One of Baghdad's blinding dust storms blanketed the city on Friday,
grounding helicopters and forcing Biden to reschedule meetings with
Iraqi officials.
White House officials said Biden would meet President Jalal
Talabani and Prime Minister Nuri al-Maliki, and US commanders and
troops, marking the US July 4 Independence Day holiday.
This was Biden's second trip to Iraq this year and his first as
vice president.
President Barack Obama visited Iraq in April.
Mixed feelings
Biden's visit comes at a critical time in US-Iraqi relations.
The bilateral security pact sets a target of pulling all US
forces out of Iraq by 2012, putting pressure on Sunni, Shiite and
Kurdish leaders to resolve disputes over power, oil and land that
have stalled reconciliation.
Iraqi politicians had mixed feelings about Biden's visit.

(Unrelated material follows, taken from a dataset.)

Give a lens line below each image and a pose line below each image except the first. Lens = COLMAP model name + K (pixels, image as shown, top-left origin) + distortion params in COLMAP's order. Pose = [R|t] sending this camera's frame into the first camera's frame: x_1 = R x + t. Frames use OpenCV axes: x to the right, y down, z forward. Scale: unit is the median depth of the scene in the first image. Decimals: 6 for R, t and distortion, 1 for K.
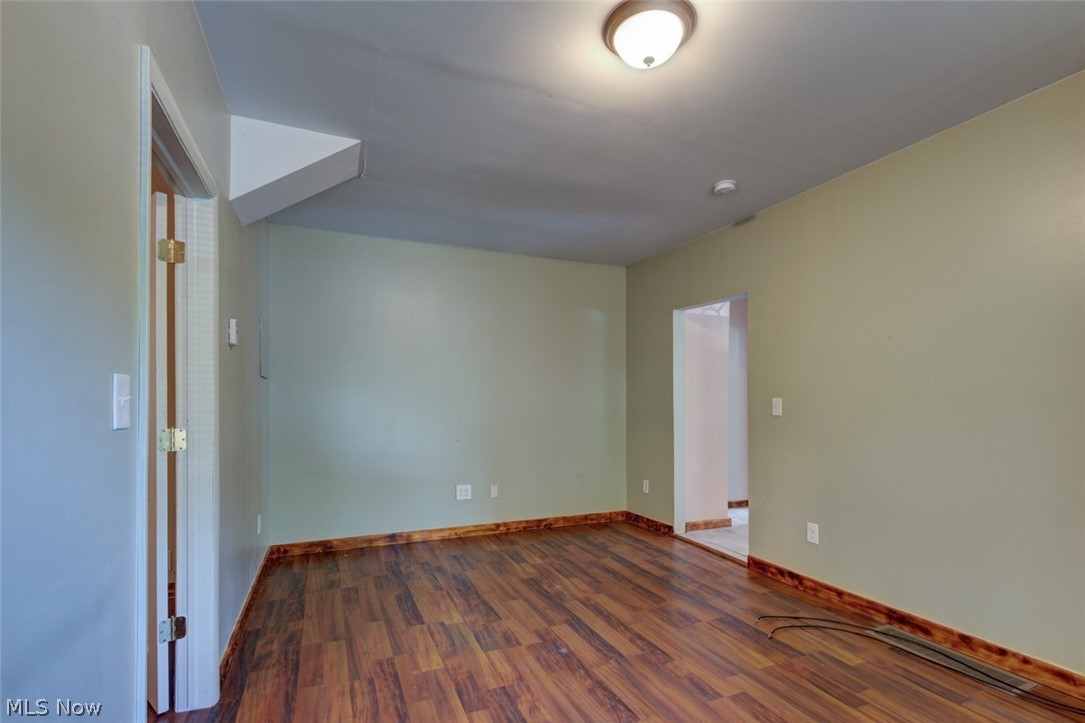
lens RADIAL K [[518.9, 0, 540.2], [0, 518.9, 404.6], [0, 0, 1]] dist [-0.000204, -0.000935]
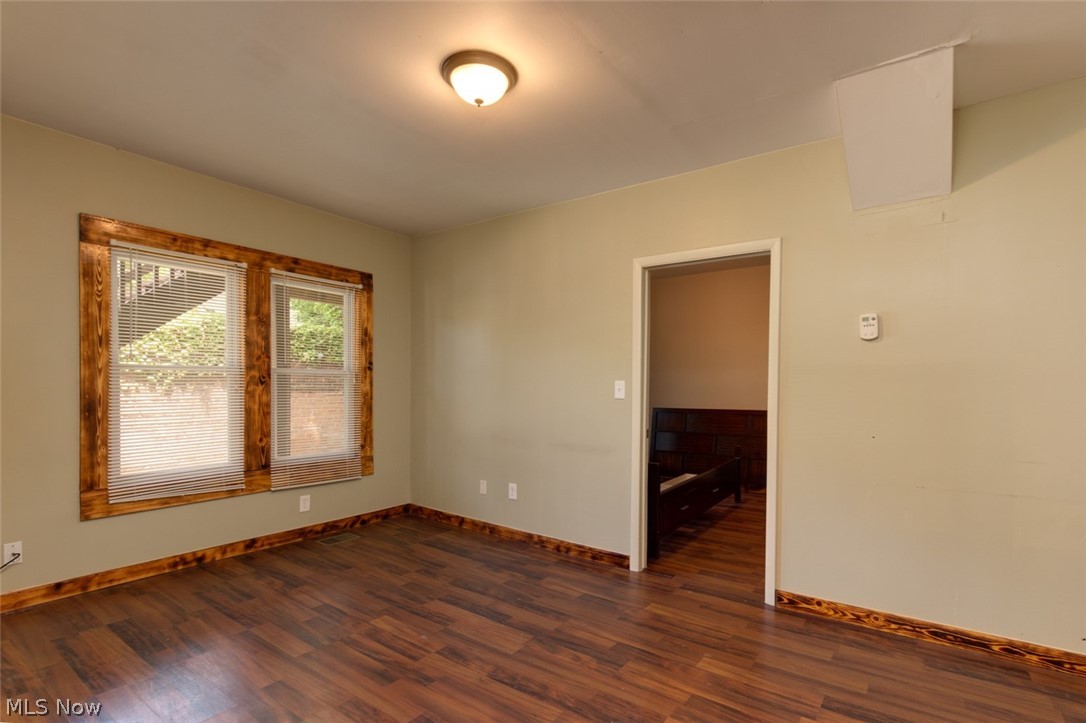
lens RADIAL K [[519.3, 0, 542.4], [0, 519.3, 388.2], [0, 0, 1]] dist [-0.000204, -0.000935]
pose [[-0.863223, -0.010690, -0.504710, 0.523705], [-0.015556, 0.999864, 0.005429, -0.003973], [0.504584, 0.012537, -0.863272, 1.612779]]
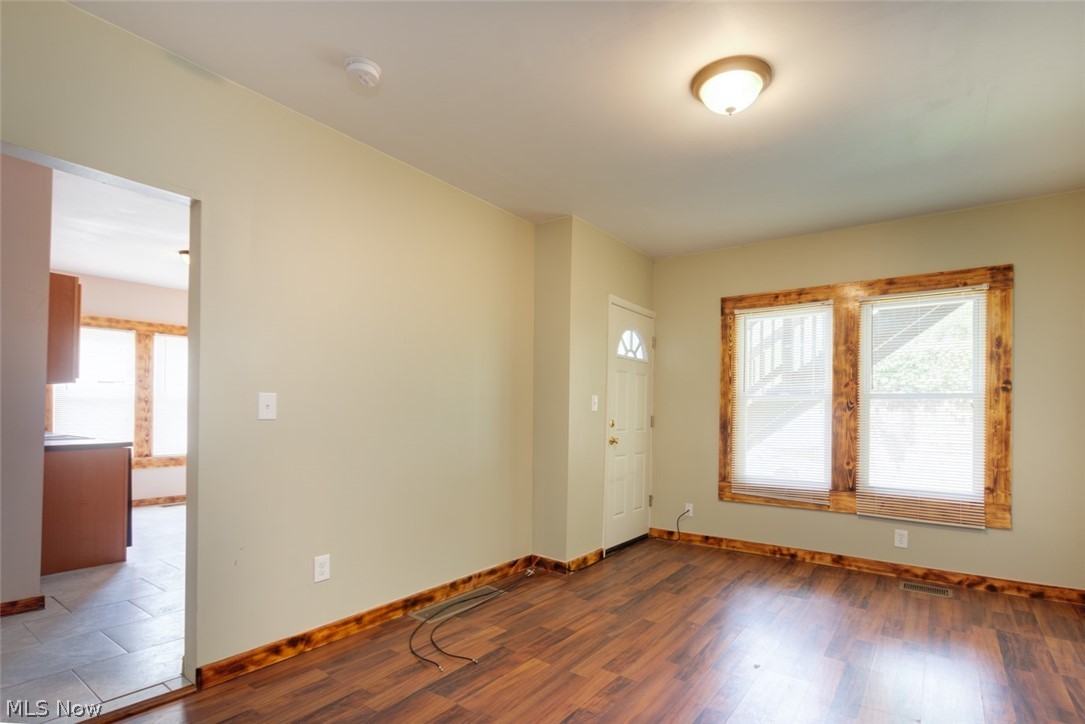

"This visit is important ... the issue of dividing Iraq was
rejected by Iraqis, so we don't fear it," said Abdul-Kareem
al-Samarrai, head of parliament's Accordance Front Sunni bloc.
"But the reconciliation issue ... should be activated by Iraqis
themselves not by others' recommendations."
Obama this week asked Biden to play a coordinating role in the
White House on Iraq policy.
The sectarian warfare and insurgency unleashed by the 2003 US-led
invasion have receded dramatically over the past year, but there
continue to be large-scale attacks.
Some Iraqis blame US policies for sowing those divisions.
"So far, we haven't experienced neutrality from the US towards the
differing parties.
They usually back a party against another," said Usama
al-Nujaifi, a lawmaker from former Prime Minister Iyad Allawi's
Iraqiya list.
Nasseer al-Issawi, from Sadr's movement, called Biden's visit a
public interference in Iraq's affairs.